■ What the task requires
Each record below should be returned word for word, with no pictures included.

■ Information supplied
—————

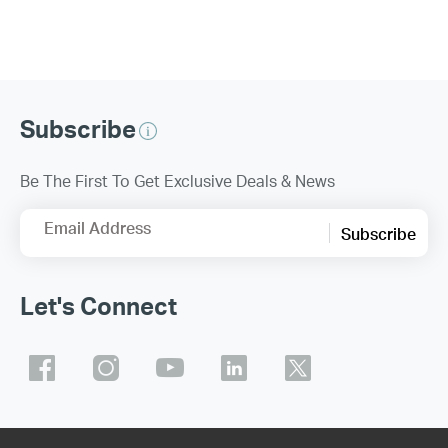
Subscribe
Be The First To Get Exclusive Deals & News
Email Address
Subscribe
Let's Connect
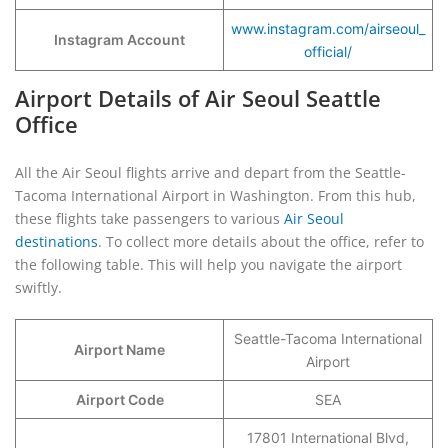
www.instagram.com/airseoul_
Instagram Account
official/
Airport Details of Air Seoul Seattle
Office
All the Air Seoul flights arrive and depart from the Seattle-
Tacoma International Airport in Washington. From this hub,
these flights take passengers to various
Air Seoul
destinations
. To collect more details about the office, refer to
the following table. This will help you navigate the airport
swiftly.
Seattle-Tacoma International
Airport Name
Airport
Airport Code
SEA
17801 International Blvd,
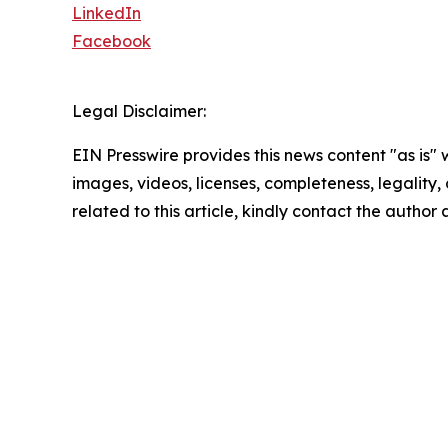
LinkedIn
Facebook
Legal Disclaimer:
EIN Presswire provides this news content "as is" 
images, videos, licenses, completeness, legality, o
related to this article, kindly contact the author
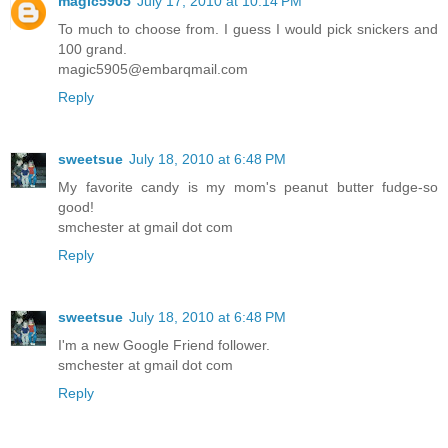
magic5905
July 17, 2010 at 10:14 PM
To much to choose from. I guess I would pick snickers and
100 grand.
magic5905@embarqmail.com
Reply
sweetsue
July 18, 2010 at 6:48 PM
My favorite candy is my mom's peanut butter fudge-so
good!
smchester at gmail dot com
Reply
sweetsue
July 18, 2010 at 6:48 PM
I'm a new Google Friend follower.
smchester at gmail dot com
Reply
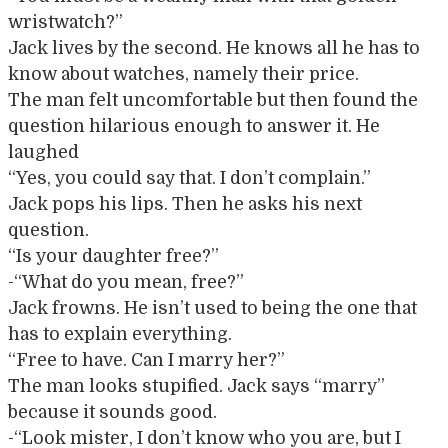
wristwatch?”
Jack lives by the second. He knows all he has to
know about watches, namely their price.
The man felt uncomfortable but then found the
question hilarious enough to answer it. He
laughed
“Yes, you could say that. I don’t complain.”
Jack pops his lips. Then he asks his next
question.
“Is your daughter free?”
-“What do you mean, free?”
Jack frowns. He isn’t used to being the one that
has to explain everything.
“Free to have. Can I marry her?”
The man looks stupified. Jack says “marry”
because it sounds good.
-“Look mister, I don’t know who you are, but I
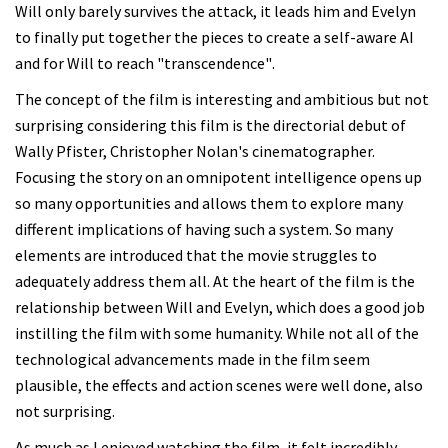
Will only barely survives the attack, it leads him and Evelyn
to finally put together the pieces to create a self-aware AI
and for Will to reach "transcendence".
The concept of the film is interesting and ambitious but not
surprising considering this film is the directorial debut of
Wally Pfister, Christopher Nolan's cinematographer.
Focusing the story on an omnipotent intelligence opens up
so many opportunities and allows them to explore many
different implications of having such a system. So many
elements are introduced that the movie struggles to
adequately address them all. At the heart of the film is the
relationship between Will and Evelyn, which does a good job
instilling the film with some humanity. While not all of the
technological advancements made in the film seem
plausible, the effects and action scenes were well done, also
not surprising.
As much as I enjoyed watching the film, it felt incredibly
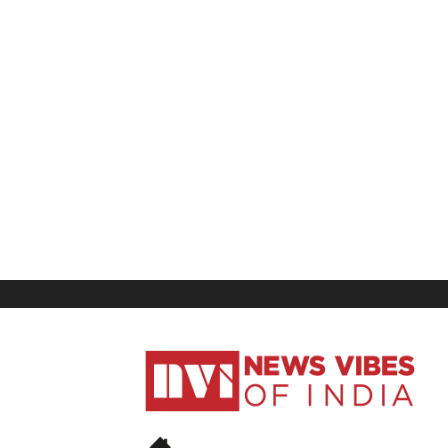
News
Vibes
of
India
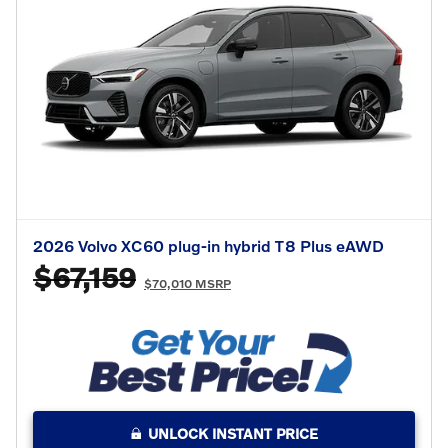
2026 Volvo XC60 plug-in hybrid T8 Plus eAWD
$67,159
$70,010 MSRP
UNLOCK INSTANT PRICE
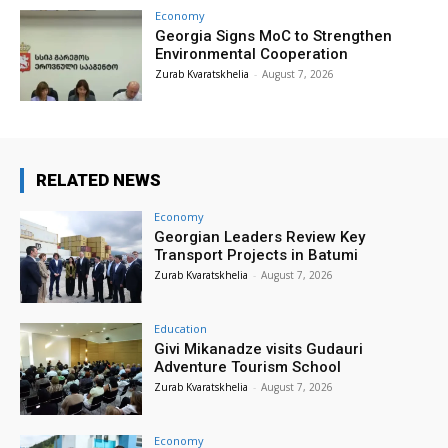
Economy
Georgia Signs MoC to Strengthen
Environmental Cooperation
Zurab Kvaratskhelia
-
August 7, 2026
RELATED NEWS
Economy
Georgian Leaders Review Key
Transport Projects in Batumi
Zurab Kvaratskhelia
-
August 7, 2026
Education
Givi Mikanadze visits Gudauri
Adventure Tourism School
Zurab Kvaratskhelia
-
August 7, 2026
Economy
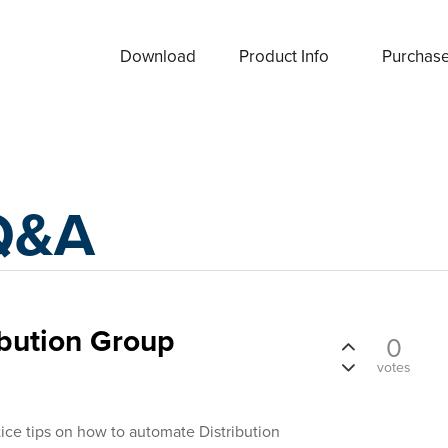
Download
Product Info
Purchas
Q&A
ibution Group
0
votes
ice tips on how to automate Distribution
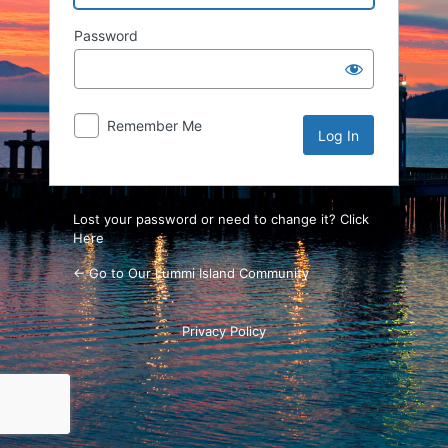
Password
Remember Me
Lost your password or need to change it? Click
Here
← Go to Our Lummi Island Community
Privacy Policy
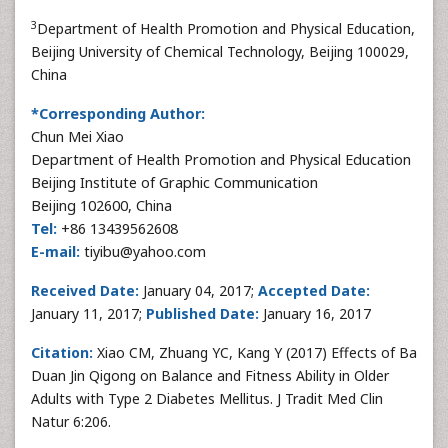
3
Department of Health Promotion and Physical Education,
Beijing University of Chemical Technology, Beijing 100029,
China
*Corresponding Author:
Chun Mei Xiao
Department of Health Promotion and Physical Education
Beijing Institute of Graphic Communication
Beijing 102600, China
Tel:
+86 13439562608
E-mail:
tiyibu@yahoo.com
Received Date:
January 04, 2017;
Accepted Date:
January 11, 2017;
Published Date:
January 16, 2017
Citation:
Xiao CM, Zhuang YC, Kang Y (2017) Effects of Ba
Duan Jin Qigong on Balance and Fitness Ability in Older
Adults with Type 2 Diabetes Mellitus. J Tradit Med Clin
Natur 6:206.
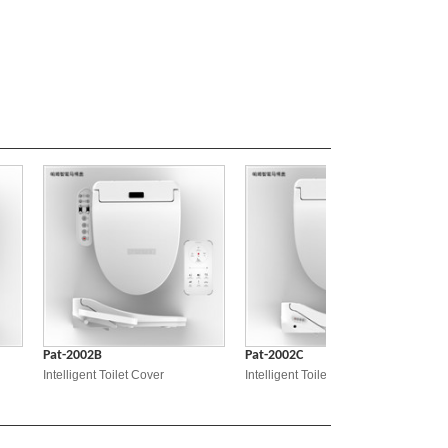
Pat-2002B
Pat-2002C
Pat-20
Intelligent Toilet Cover
Intelligent Toilet Cover
Intellig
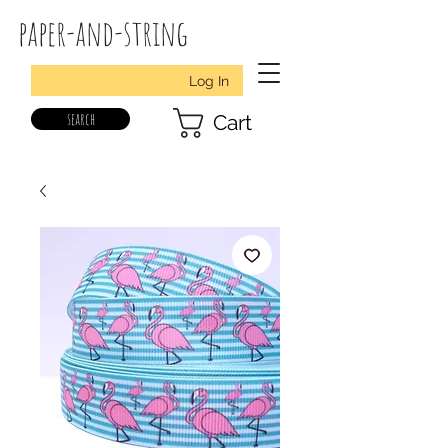
paper-and-string
Log In
search
Cart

—————

■ Result below
Subscribe
Be The First To Get Exclusive Deals & News
Email Address
Subscribe
Let's Connect
www.instagram.com/airseoul_
Instagram Account
official/
Airport Details of Air Seoul Seattle
Office
All the Air Seoul flights arrive and depart from the Seattle-
Tacoma International Airport in Washington. From this hub,
these flights take passengers to various
Air Seoul
destinations
. To collect more details about the office, refer to
the following table. This will help you navigate the airport
swiftly.
Seattle-Tacoma International
Airport Name
Airport
Airport Code
SEA
17801 International Blvd,
LinkedIn
Facebook
Legal Disclaimer:
EIN Presswire provides this news content "as is" 
images, videos, licenses, completeness, legality, o
related to this article, kindly contact the author
magic5905
July 17, 2010 at 10:14 PM
To much to choose from. I guess I would pick snickers and
100 grand.
magic5905@embarqmail.com
Reply
sweetsue
July 18, 2010 at 6:48 PM
My favorite candy is my mom's peanut butter fudge-so
good!
smchester at gmail dot com
Reply
sweetsue
July 18, 2010 at 6:48 PM
I'm a new Google Friend follower.
smchester at gmail dot com
Reply
wristwatch?”
Jack lives by the second. He knows all he has to
know about watches, namely their price.
The man felt uncomfortable but then found the
question hilarious enough to answer it. He
laughed
“Yes, you could say that. I don’t complain.”
Jack pops his lips. Then he asks his next
question.
“Is your daughter free?”
-“What do you mean, free?”
Jack frowns. He isn’t used to being the one that
has to explain everything.
“Free to have. Can I marry her?”
The man looks stupified. Jack says “marry”
because it sounds good.
-“Look mister, I don’t know who you are, but I
Will only barely survives the attack, it leads him and Evelyn
to finally put together the pieces to create a self-aware AI
and for Will to reach "transcendence".
The concept of the film is interesting and ambitious but not
surprising considering this film is the directorial debut of
Wally Pfister, Christopher Nolan's cinematographer.
Focusing the story on an omnipotent intelligence opens up
so many opportunities and allows them to explore many
different implications of having such a system. So many
elements are introduced that the movie struggles to
adequately address them all. At the heart of the film is the
relationship between Will and Evelyn, which does a good job
instilling the film with some humanity. While not all of the
technological advancements made in the film seem
plausible, the effects and action scenes were well done, also
not surprising.
As much as I enjoyed watching the film, it felt incredibly
News
Vibes
of
India
2026 Volvo XC60 plug-in hybrid T8 Plus eAWD
$67,159
$70,010 MSRP
UNLOCK INSTANT PRICE
Economy
Georgia Signs MoC to Strengthen
Environmental Cooperation
Zurab Kvaratskhelia
-
August 7, 2026
RELATED NEWS
Economy
Georgian Leaders Review Key
Transport Projects in Batumi
Zurab Kvaratskhelia
-
August 7, 2026
Education
Givi Mikanadze visits Gudauri
Adventure Tourism School
Zurab Kvaratskhelia
-
August 7, 2026
Economy
Download
Product Info
Purchas
Q&A
ibution Group
0
votes
ice tips on how to automate Distribution
Password
Remember Me
Lost your password or need to change it? Click
Here
← Go to Our Lummi Island Community
Privacy Policy
3
Department of Health Promotion and Physical Education,
Beijing University of Chemical Technology, Beijing 100029,
China
*Corresponding Author:
Chun Mei Xiao
Department of Health Promotion and Physical Education
Beijing Institute of Graphic Communication
Beijing 102600, China
Tel:
+86 13439562608
E-mail:
tiyibu@yahoo.com
Received Date:
January 04, 2017;
Accepted Date:
January 11, 2017;
Published Date:
January 16, 2017
Citation:
Xiao CM, Zhuang YC, Kang Y (2017) Effects of Ba
Duan Jin Qigong on Balance and Fitness Ability in Older
Adults with Type 2 Diabetes Mellitus. J Tradit Med Clin
Natur 6:206.
Pat-2002B
Pat-2002C
Pat-20
Intelligent Toilet Cover
Intelligent Toilet Cover
Intellig
paper-and-string
Log In
search
Cart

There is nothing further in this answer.